E non si tacerà del diritto all’incolumità fisica: in tutta Italia i “crimini d’odio” sono in costante aumento, benché perlopiù non denunciati, poiché spesso i carnefici sono proprio coloro che avrebbero il dovere di individuare chi li compie. È questa la situazione che si presenta al Pride 2024.

Bisogna ricordarlo: Pride è il ricordo di giornate di lotta, nate dallo scontro con i poliziotti bigotti e macisti che stavano intimidendo (per l’ennesima, sebbene ultima, volta) le persone che frequentavano lo Stonewall Inn di New York; è il ricordo del fatto che solo la lotta politica rivoluzionaria restituisce dignità e libertà alle persone queer. Questo giugno il ricordo insurrezionale del Pride verrà disinnescato, come ogni anno, dai gruppi politici lgbt riformisti, che a cortei politicizzati e agli slogan inequivocabili e avanzati sostituiscono la festa sfrenata e la leggerezza spensierata; queste due cose non sono negative in sé, anzi, sono preziose, ma non servono a cambiare la grave situazione che stiamo vivendo. Le persone LGBT non sono satiri e ninfe al cospetto di Bacco, ma persone in carne ed ossa che trovano sempre più difficile e ingiusta la vita in questo paese.

Non c’è più tempo per i collettivi queer che ad una fraseologia lambiccata e talvolta radicale fanno corrispondere una militanza politica che a volte è controproducente, ma nella maggior parte dei casi è particolarmente inutile. Non ci porteranno da nessuna parte gli elaborati workshop sulla “decostruzione delle narrative”: per decenni, i teorici della filosofia queer ci hanno insegnato che per cambiare la realtà dobbiamo cambiare i modi con i quali la realtà viene raccontata. Ovvero, per liberarci delle rigide imposizioni sul genere sessuale dobbiamo “decostruirlo”, per liberarci dal patriarcato dobbiamo ridicolizzarlo e così scomparirà il suo potere. Queste filosofie (o meglio, queste superstizioni) sono quasi insultanti per la loro inconsistenza, e certamente superate dall’esperienza dei giorni di un’epoca come la nostra: ad esempio non vediamo gerarchi del regime israeliano che “decostruiscono” le narrazioni concernenti droni e missili iraniani. Costoro preferiscono infatti chiedere agli USA altri soldi per ampliare il loro sistema di difesa antimissile. Allo stesso modo, dobbiamo capire come liberarci dei nostri oppressori in termini concreti.

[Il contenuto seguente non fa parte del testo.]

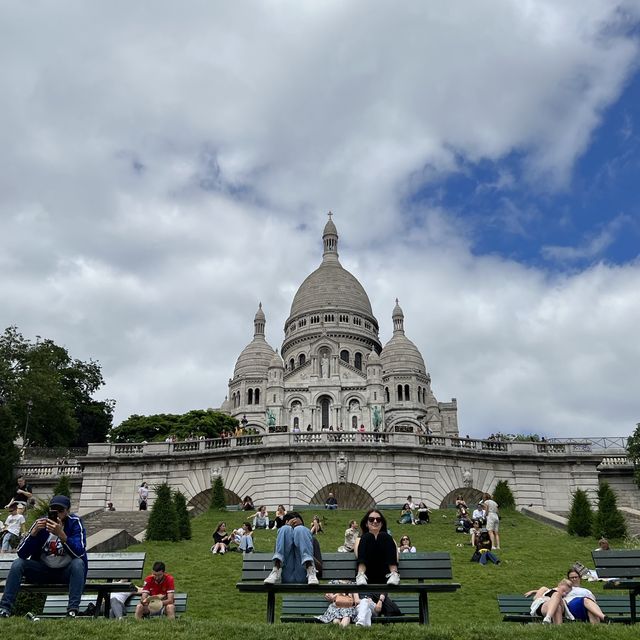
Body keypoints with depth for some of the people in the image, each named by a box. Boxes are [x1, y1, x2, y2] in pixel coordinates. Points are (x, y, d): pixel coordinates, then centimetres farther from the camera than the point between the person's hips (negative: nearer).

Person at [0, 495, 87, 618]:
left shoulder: (75, 522, -14)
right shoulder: (41, 523, -6)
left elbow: (80, 553, -27)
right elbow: (21, 553, -13)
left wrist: (61, 534, -40)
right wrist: (34, 531, -29)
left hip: (67, 571, -3)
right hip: (43, 570, 3)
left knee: (78, 563, -32)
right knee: (18, 563, -17)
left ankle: (73, 610, -34)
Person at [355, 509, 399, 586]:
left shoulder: (387, 537, 29)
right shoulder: (363, 538, 27)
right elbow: (358, 555, 4)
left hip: (385, 575, 1)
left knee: (383, 536, -16)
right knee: (367, 537, -17)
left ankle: (394, 574, -35)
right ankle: (361, 575, -37)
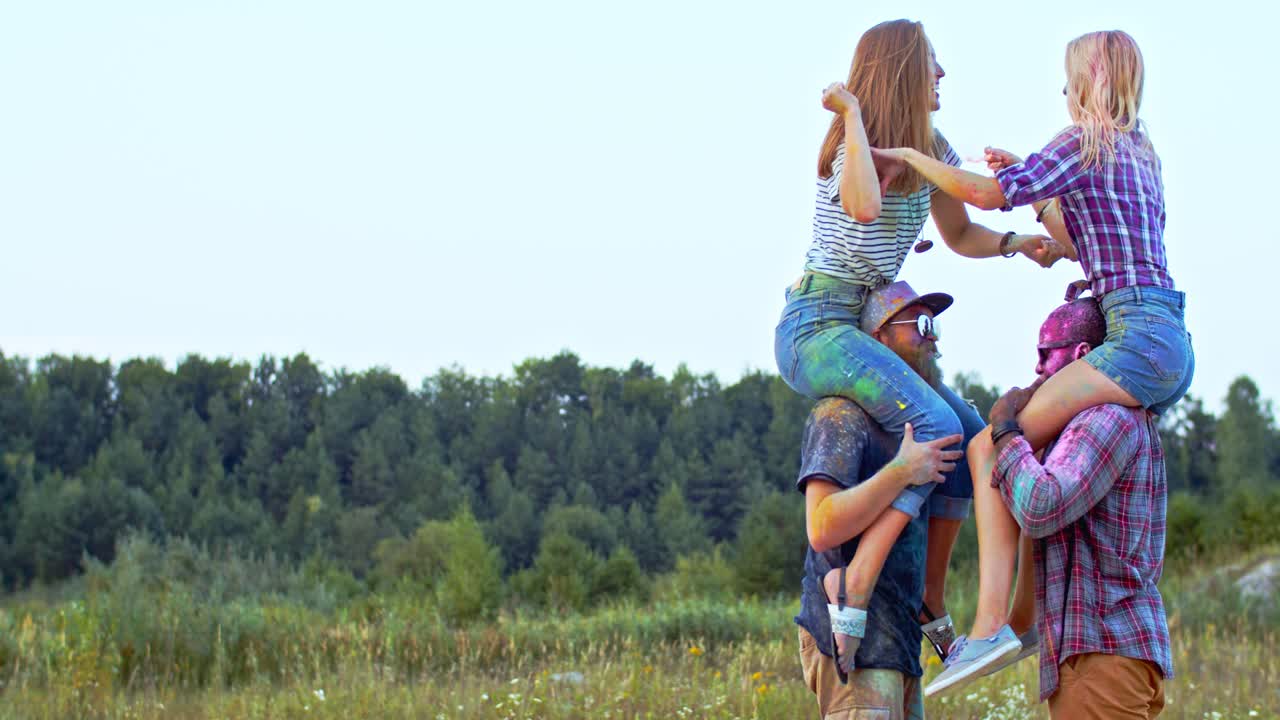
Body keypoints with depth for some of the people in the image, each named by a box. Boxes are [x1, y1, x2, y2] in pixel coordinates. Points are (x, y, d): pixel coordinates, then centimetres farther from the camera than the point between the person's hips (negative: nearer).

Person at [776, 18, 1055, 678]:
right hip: (815, 325, -9)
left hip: (862, 332, 9)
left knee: (971, 432, 8)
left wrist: (1018, 242, 6)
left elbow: (961, 236, 25)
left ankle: (931, 602, 13)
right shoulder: (849, 146, -11)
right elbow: (865, 207, -34)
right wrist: (853, 113, -22)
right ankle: (857, 589, -31)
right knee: (937, 428, -26)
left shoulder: (931, 153, 13)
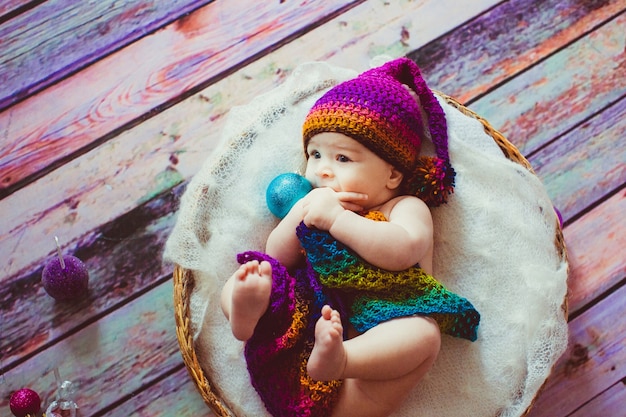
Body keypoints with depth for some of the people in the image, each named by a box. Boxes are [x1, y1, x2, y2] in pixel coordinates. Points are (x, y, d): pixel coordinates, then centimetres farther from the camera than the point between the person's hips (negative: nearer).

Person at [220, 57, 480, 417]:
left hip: (377, 331, -4)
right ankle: (251, 316, -41)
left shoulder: (407, 207, 8)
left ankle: (336, 360, -58)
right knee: (236, 285, -7)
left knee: (423, 335, -33)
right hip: (309, 317, 5)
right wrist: (301, 212, -1)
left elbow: (403, 250, -16)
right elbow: (278, 257, 16)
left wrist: (336, 218, -14)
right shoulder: (317, 205, 26)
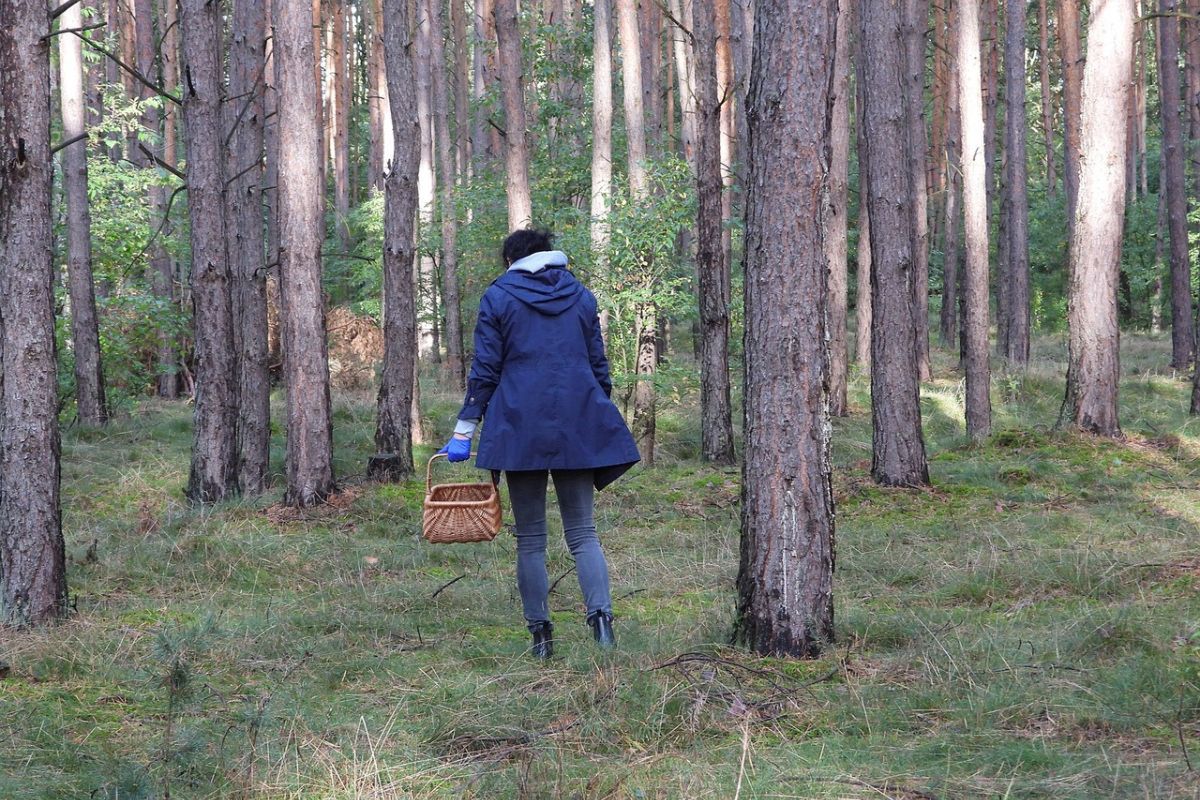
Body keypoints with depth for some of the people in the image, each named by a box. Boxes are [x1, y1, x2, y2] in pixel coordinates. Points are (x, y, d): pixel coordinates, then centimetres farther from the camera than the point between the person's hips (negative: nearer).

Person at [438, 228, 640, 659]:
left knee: (530, 538, 5)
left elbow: (484, 370, -1)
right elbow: (598, 365, 14)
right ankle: (601, 616, -18)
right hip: (577, 425, 2)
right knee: (582, 531, 3)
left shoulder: (498, 297, 2)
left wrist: (464, 430, 3)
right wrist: (602, 419, 24)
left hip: (520, 428, -2)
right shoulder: (580, 296, 11)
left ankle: (541, 634, 2)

Per emanciparsi e poter vivere liberamente, bisogna lottare e vincere; per vincere bisogna organizzarsi: non solo in giugno, ma tutto l’anno. Ecco perché alle persone oppresse in lotta per la propria emancipazione proponiamo di partecipare alla costruzione del Partito Comunista Rivoluzionario. Gli stalinisti hanno per anni alimentato l’idea che il comunismo sia una forma vermiglia di maschilismo, ed è vero per ciò che li riguarda, perché lo stalinismo è una caricatura grottesca e rozza del marxismo. Nel concreto, la Russia sovietica fu il primo paese a decriminalizzare l’omosessualità e legalizzare il divorzio e l’aborto, dopo la rivoluzione del 1917; conquiste che poi vennero abolite sotto Stalin. Inoltre, il primo uomo gay e dichiarato che fece parte di un governo non era né un elegante ministro di qualche democrazia borghese liberale, né un losco burocrate di una dittatura stalinista, ma Georgij Cicerin, un bolscevico, un vero comunista, un rivoluzionario russo.

Dobbiamo studiare la storia delle lotte, e dobbiamo imparare come rovesciare i bigotti che ci governano; dobbiamo unirci a tutti coloro che condividono la necessità della lotta rivoluzionaria contro il capitalismo e costruire il Partito Comunista Rivoluzionario, per mettere fine a tutte le oppressioni.